Elizabeth Strout: Bleib bei mir, Aus dem Amerikanischen von Sabine Roth, Luchterhand Literaturverlag, München 2014, 333 Seiten, €19,99, 978-3-630-87445-6

„ Er wusste nicht, was er sagen sollte. Er fühlte sich ausgelaugt von Müdigkeit; wie oft war er in den vergangenen Monaten an dem Autohaus in Hollywell vorbeigefahren und hatte Neid auf die Verkäufer dort verspürt, deren Verantwortung für die Seelen ihrer Mitmenschen so viel weniger unmittelbar oder direkt war.“

Als Reverend in West Annett hat Tyler Caskey viele Aufgaben.
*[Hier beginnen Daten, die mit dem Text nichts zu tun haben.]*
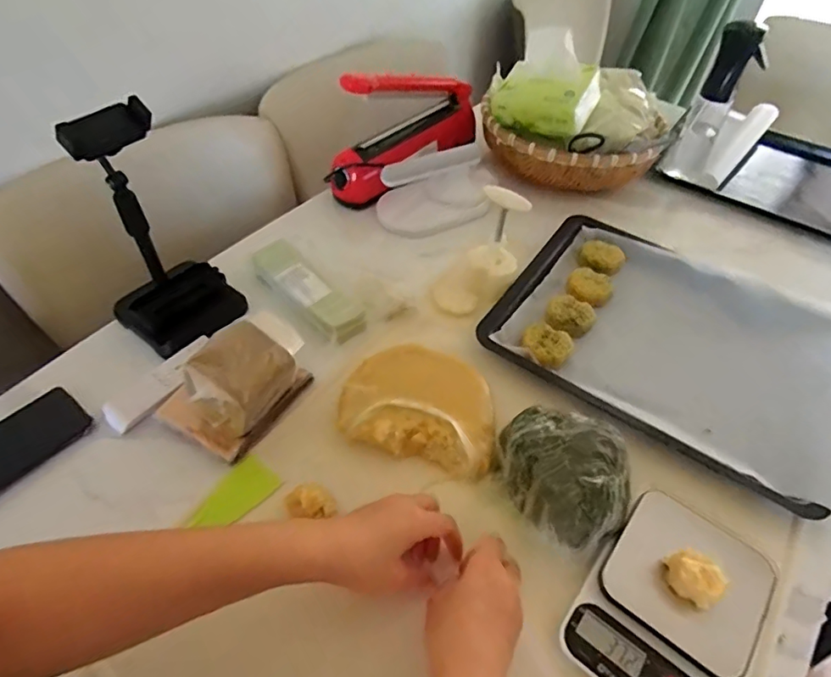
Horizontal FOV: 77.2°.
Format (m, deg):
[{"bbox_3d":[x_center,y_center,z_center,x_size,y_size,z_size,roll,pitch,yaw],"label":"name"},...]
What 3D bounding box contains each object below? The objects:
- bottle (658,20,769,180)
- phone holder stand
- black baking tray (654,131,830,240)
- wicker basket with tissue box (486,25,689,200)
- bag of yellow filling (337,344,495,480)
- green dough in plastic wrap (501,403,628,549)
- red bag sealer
[{"bbox_3d":[0.472,-0.366,0.828,0.074,0.225,0.050,31,55,21],"label":"bottle"},{"bbox_3d":[-0.286,-0.111,0.564,0.130,0.241,0.116,-31,57,-25],"label":"phone holder stand"},{"bbox_3d":[0.659,-0.298,0.938,0.378,0.034,0.305,28,54,20],"label":"black baking tray"},{"bbox_3d":[0.262,-0.369,0.831,0.301,0.167,0.218,10,50,6],"label":"wicker basket with tissue box"},{"bbox_3d":[0.008,0.067,0.561,0.162,0.030,0.126,14,50,9],"label":"bag of yellow filling"},{"bbox_3d":[0.139,0.122,0.493,0.115,0.070,0.125,1,50,-2],"label":"green dough in plastic wrap"},{"bbox_3d":[-0.010,-0.347,0.823,0.066,0.167,0.303,35,56,24],"label":"red bag sealer"}]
Er muss sich um die Menschen kümmern, ihre Sorgen, ihre Freuden, die Gemeinschaft. Als er seinen neuen Posten antrat, schien mit ihm, dem großen, enthusiastischen Mann, ein frischer Wind in die Gemeinde zu wehen. Mit seiner Predigt überzeugt er den Gemeinderat, seine Frau Lauren jedoch, eine stattliche wie eigensinnige Person, findet gerade bei den weiblichen Mitgliedern wenig Zuspruch. Sie legt zu viel Wert auf Äußerliches, geht gern shoppen und beteiligt sich innerhalb der Gemeinde weder am Frauenbund noch am Bibelkreis. Sie malt die Wände im tristen Farmhaus rosa an und kann sich doch nicht an das neue Leben mit einem Pastor, der nicht viel verdient, gewöhnen. Die Menschen in Maine selbst jedoch sind in diesem kühlen Landstrich eher wortkarg und vor allem davon überzeugt, dass das Leben ein Kampf ist. Die „Sommerfrischlerin“ Lauren aus einer gutsituierten Bostoner Familie stammend passt so gar nicht in diese Gegend. Auch die Ehe der Caskeys ist geprägt durch feine Risse, die im Laufe der Zeit immer größer werden. Im Hintergrund der Handlung, die am Ende der 1950er Jahre spielt, schwingt die Angst vor einem Atomkrieg mit.

Tyler jedoch geht in seiner Arbeit auf, fühlt sich Dietrich Bonhoeffer und seinen Idealen nahe und erweitert seinen Horizont. Als zwei Mädchen geboren werden, scheint die Idylle komplett. Doch dann verstirbt Lauren an einem Tumor und verflucht den Gott ihres Mannes. Tyler versinkt in eine tiefe Trauer. Er, der doch durch seine Berufung für andere ein Ohr haben muss, benötigt jetzt selbst Unterstützung und keine Berge von undefinierbarem Essen. Seine zupackende und nicht gerade feinfühige Mutter kümmert sich um die jüngste Tochter Jeannie. Die fünfjährige Katherine, die die Ablehnung ihrer Großmutter genau spürt, bleibt beim Vater. Katherine verschließt sich seit dem Tod der Mutter, sie ist abweisend und stumm. Kein Kind spielt mit ihr und sie sucht keine Nähe zu anderen. Dass Katherine nicht funktioniert ist Gesprächsstoff unter den Leuten, so wie jede Regung des Pastors in der Kleinstadt kein Geheimnis bleibt und die Telefonleitungen glühen, wenn die Gerüchteküche kocht.

Tyler jedoch fühlt sich kaum mehr in der Lage, seine Predigten zu schreiben und seine Verpflichtungen dem Gemeindekirchenrat gegenüber zu erfüllen. Ihn drücken seine Schulden, die ihm seine Frau durch ihre Kaufsucht hinterlassen hat und er will trotz Geldmangel unbedingt seine beiden Mädchen bei sich haben. Einzig in der Gegenwart seiner Haushälterin Connie Hatch fühlt er noch sein eigenes Ich. Aber dann gerät Connie in eine ausgeweglose Lage.

Elizabeth Stroud beschreibt bildlich genau und mit großer Empathie für ihre Figuren das Kleinstadtmilieu mit all seinen nervigen, aber auch warmherzigen Seiten. Stimmig ist ihre Erzählperspektive und die Handlungsführung überzeugt durch sprachliche Qualität. Tyler könnte seinen Posten verlassen, irgendwo neu beginnen. Aber er wäre nicht er, wenn er sich seinen Aufgaben entziehen würde.